All the people Reuters spoke to declined to be named as the review is confidential.
RBC Chief Executive Dave McKay confirmed the business was under strategic review but said no decision had yet been made about a sale.
“We go through periodic strategic reviews. It is a normal cycle of strategy,” McKay said in an interview with Reuters.
In fiscal year 2016, RBC’s revenue from international wealth management, including Asia, was C$430 million ($330 million). The bank does not separately disclose the figures for Asia.
While some smaller Western wealth managers have left the region, Asia is emerging as a key battleground for global heavyweights such as UBS and Credit Suisse as their traditional markets show slower growth and as countries like China and India produce more millionaires.

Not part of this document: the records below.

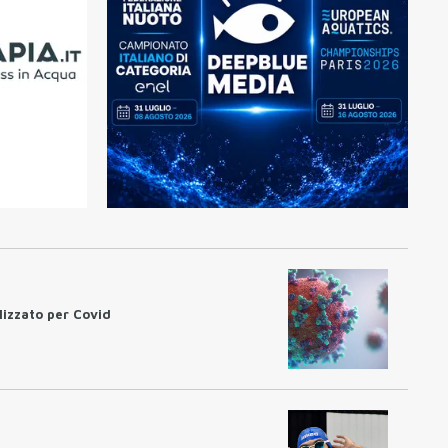
lizzato per Covid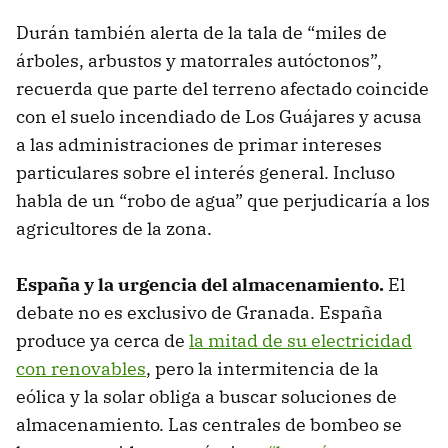
Durán también alerta de la tala de “miles de
árboles, arbustos y matorrales autóctonos”,
recuerda que parte del terreno afectado coincide
con el suelo incendiado de Los Guájares y acusa
a las administraciones de primar intereses
particulares sobre el interés general. Incluso
habla de un “robo de agua” que perjudicaría a los
agricultores de la zona.
España y la urgencia del almacenamiento.
El
debate no es exclusivo de Granada. España
produce ya cerca de
la mitad de su electricidad
con renovables
, pero la intermitencia de la
eólica y la solar obliga a buscar soluciones de
almacenamiento. Las centrales de bombeo se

Last year, Barclays agreed to sell its wealth and investment management business in Hong Kong and Singapore to a unit of Singapore’s Oversea-Chinese Banking Corp. (OCBC).
A crackdown on money laundering by Asia’s main private banking centers is forcing wealth managers to spend more on compliance procedures, which industry executives say may prove too onerous for smaller players.
For smaller wealth managers, the extra spending on technology and compliance can erode profit margins and distract attention from the core business of growing assets. Wealth managers with assets under management of less than $25 billion will struggle to invest in systems and people necessary to stop the flow of bad money at private banks, private bankers have said.